Kirk2NCC1701's picture

Nah, more likely from the CIA School of Risk Management.

The same school of 'Group-Think' that claimed that Iraq had WMD's. The dynamic is the same every time: One or few Alpha Dogs bark out some proclamations, the Betas get in line (if they know what's good for them), and the rest of the pack just runs along.

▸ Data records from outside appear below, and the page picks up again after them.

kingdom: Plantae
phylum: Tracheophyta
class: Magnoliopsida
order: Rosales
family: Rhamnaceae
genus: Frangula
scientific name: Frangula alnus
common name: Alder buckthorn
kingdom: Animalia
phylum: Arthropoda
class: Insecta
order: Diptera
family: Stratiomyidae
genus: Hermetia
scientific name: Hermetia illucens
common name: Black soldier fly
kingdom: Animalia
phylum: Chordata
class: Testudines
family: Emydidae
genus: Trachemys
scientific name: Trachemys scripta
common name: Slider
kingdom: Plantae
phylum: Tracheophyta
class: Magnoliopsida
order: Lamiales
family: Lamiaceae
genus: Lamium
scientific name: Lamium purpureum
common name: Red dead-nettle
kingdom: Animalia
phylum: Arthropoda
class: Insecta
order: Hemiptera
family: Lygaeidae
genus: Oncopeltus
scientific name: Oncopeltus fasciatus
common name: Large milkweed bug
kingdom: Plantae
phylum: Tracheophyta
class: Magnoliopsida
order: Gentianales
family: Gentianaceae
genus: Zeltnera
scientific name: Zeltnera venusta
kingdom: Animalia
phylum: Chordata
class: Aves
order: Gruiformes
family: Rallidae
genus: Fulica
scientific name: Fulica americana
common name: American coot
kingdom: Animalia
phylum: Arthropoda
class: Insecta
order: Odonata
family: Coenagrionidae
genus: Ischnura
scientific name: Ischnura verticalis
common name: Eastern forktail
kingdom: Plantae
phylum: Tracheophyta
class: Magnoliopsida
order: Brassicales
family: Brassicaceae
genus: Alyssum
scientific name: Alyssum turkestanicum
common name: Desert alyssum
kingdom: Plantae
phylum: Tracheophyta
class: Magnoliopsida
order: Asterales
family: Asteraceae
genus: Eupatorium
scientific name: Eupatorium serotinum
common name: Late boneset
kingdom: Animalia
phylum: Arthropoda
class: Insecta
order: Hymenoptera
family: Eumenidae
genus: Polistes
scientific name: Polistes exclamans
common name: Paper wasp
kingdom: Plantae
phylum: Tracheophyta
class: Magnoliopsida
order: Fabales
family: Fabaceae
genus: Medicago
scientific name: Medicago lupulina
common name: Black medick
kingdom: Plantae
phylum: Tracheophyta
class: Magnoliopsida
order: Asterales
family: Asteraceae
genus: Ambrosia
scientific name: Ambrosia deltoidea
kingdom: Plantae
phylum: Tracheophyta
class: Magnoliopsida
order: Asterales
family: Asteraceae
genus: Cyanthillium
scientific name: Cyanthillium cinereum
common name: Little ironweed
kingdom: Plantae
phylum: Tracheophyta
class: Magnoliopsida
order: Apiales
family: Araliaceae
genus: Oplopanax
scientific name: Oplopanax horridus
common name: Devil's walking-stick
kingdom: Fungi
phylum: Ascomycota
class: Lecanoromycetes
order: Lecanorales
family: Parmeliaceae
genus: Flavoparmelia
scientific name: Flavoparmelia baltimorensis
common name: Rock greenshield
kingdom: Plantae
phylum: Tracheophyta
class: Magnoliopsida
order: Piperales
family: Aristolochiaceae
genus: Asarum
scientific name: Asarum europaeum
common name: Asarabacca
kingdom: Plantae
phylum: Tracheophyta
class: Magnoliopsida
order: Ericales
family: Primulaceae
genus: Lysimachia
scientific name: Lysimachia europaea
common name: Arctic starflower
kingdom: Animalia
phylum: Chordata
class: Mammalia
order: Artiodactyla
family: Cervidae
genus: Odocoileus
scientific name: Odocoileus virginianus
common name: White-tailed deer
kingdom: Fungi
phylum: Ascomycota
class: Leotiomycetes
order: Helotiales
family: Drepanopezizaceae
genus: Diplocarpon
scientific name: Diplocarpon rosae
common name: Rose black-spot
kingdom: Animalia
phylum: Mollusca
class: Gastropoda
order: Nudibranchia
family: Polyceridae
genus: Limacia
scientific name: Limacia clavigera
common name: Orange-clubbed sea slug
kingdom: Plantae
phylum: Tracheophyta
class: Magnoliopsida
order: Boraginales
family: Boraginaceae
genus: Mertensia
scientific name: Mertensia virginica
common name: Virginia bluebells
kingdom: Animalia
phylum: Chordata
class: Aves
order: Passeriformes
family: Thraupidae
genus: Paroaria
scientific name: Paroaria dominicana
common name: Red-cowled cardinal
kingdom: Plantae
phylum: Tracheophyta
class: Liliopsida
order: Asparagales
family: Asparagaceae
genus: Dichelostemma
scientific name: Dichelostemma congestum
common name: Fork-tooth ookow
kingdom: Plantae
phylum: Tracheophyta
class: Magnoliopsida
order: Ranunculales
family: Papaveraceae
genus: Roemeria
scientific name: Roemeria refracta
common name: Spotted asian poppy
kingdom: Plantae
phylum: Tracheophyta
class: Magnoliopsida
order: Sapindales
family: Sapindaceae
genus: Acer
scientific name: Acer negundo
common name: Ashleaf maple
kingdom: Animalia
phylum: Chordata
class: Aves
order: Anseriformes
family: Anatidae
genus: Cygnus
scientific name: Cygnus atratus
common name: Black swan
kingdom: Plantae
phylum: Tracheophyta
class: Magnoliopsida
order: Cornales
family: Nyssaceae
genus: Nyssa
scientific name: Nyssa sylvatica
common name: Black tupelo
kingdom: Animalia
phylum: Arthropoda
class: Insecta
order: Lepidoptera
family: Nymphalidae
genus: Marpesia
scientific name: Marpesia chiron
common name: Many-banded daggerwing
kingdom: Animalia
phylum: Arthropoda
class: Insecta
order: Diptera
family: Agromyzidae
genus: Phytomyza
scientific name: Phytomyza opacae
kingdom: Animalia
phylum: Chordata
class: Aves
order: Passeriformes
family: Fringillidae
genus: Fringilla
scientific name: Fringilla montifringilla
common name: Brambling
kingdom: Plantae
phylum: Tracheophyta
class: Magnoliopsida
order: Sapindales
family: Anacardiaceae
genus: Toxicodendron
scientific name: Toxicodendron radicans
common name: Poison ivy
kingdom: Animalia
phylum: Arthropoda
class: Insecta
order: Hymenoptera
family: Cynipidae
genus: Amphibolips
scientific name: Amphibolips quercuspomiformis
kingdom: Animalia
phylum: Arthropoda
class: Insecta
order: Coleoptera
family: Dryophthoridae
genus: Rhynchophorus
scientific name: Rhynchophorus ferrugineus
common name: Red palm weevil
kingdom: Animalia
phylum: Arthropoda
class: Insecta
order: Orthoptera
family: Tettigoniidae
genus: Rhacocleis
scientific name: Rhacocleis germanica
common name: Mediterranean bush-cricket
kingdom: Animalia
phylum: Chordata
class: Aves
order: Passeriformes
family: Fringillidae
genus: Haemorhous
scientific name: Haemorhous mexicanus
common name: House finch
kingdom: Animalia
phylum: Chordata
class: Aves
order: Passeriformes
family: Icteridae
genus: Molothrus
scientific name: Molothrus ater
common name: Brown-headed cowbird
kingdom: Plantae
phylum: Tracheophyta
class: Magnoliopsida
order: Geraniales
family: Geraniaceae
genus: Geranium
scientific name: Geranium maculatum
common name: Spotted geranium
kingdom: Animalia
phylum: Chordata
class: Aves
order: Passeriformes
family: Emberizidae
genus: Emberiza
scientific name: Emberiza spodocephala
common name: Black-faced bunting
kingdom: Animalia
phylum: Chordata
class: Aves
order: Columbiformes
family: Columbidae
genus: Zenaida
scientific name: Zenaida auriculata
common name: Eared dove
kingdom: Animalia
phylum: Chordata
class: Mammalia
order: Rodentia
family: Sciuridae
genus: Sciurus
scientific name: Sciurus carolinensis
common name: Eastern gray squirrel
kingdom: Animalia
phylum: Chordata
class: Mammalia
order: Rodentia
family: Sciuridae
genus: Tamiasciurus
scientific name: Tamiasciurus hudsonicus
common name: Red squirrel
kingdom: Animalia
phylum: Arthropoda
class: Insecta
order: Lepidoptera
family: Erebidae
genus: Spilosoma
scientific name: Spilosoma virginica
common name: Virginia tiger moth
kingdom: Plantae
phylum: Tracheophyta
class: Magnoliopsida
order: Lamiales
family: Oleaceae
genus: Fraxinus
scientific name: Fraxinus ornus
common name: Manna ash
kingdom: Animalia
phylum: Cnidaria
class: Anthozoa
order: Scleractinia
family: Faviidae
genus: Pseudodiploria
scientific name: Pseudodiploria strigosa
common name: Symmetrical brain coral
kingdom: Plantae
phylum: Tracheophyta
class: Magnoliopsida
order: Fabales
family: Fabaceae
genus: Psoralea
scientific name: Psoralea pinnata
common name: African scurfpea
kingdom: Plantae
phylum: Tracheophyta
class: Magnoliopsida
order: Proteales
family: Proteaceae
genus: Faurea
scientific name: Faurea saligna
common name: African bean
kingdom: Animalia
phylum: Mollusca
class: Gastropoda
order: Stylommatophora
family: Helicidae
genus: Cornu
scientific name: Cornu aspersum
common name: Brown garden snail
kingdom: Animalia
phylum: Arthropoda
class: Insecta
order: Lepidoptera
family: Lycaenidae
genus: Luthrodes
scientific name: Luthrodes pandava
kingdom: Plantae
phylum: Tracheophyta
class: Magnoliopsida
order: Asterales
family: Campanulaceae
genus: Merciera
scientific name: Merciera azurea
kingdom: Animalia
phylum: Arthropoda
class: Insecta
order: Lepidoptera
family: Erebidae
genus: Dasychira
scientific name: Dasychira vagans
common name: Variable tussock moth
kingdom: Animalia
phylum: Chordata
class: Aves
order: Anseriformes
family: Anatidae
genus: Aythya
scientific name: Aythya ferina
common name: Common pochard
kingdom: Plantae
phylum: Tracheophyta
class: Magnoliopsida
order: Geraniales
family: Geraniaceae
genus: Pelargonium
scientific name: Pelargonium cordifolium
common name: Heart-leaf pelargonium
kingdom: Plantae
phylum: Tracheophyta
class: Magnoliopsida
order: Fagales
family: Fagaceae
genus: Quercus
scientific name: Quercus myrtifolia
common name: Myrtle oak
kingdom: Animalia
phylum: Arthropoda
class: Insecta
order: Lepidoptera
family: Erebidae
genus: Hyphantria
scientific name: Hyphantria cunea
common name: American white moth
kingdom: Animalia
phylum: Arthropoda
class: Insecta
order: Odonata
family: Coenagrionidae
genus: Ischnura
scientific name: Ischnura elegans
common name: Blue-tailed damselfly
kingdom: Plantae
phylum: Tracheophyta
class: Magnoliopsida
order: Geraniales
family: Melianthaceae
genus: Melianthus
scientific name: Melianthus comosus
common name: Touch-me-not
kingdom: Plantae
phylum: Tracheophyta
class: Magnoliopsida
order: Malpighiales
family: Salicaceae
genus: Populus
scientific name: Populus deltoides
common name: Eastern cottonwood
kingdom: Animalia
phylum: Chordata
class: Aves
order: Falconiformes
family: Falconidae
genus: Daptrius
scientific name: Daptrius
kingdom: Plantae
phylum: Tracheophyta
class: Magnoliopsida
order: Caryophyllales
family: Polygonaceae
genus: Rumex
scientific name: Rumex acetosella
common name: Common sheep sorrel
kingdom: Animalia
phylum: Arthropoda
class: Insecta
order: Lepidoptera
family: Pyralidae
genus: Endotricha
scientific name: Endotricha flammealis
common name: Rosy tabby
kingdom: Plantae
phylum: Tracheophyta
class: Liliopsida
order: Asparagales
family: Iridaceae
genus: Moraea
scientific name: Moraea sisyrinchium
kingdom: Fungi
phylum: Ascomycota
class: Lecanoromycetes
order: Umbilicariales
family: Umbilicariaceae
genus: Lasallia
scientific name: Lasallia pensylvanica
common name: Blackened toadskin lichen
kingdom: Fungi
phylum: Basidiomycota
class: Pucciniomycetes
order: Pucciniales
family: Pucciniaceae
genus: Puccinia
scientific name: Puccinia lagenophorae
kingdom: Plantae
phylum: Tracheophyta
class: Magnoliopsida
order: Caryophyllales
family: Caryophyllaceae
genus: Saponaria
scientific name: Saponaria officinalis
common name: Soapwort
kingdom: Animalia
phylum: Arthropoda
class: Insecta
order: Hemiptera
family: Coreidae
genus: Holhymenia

The truly evil sociopaths will position themselves at the top, so they can leverage the rest toward their egomaniacal goals. In a healthy system the checks & balances prevent that. In a sick one, they don't. Kirk out.

Kirk2NCC1701's picture

Sorry. Mine was directed at 'Malaka' Spanomidos.

BigJim's picture

Actually, the CIA did their best to inform everybody they thought the Iraq WMD's claim was bogus. But no-one in power wanted to hear it... not 'right-wing' Bush* or 'left-wing' Blair*

*left-wing, right-wing, LOL 

HulkHogan's picture

I was looking at Cyprus banking stocks this morning. What a disaster.

alien-IQ's picture

Perhaps, but holding one of those bank stocks over the weekend is a task more suited for a stunt man than an investor.

Cdad's picture

If you are a Cypriot, no need to buy 'em.  You are probably being paid in BoC or Laikia shares by now...100 per hour.

teolawki's picture

Insolvent bank shares. The new Cypriot currency.

alien-IQ's picture

Shouldn't that say "he swallowed the BLUE pill" rather than the Red?

(not to nit-pick on the metaphors but...)

flacorps's picture

People who don't like nitpickers ... apparently want nits!

Bicycle Repairman's picture

I wouldn't blame Mr. Spanodimos, but it must be admitted that when facing systemic risk and/or political risk, the CRO "model" and the Basel II "framework" have a value approaching nil.

Fix-ItSilly's picture

The bank was owned by Marfin, a Greek financial company.  He did what his boss asked for and Govt regulators approved of.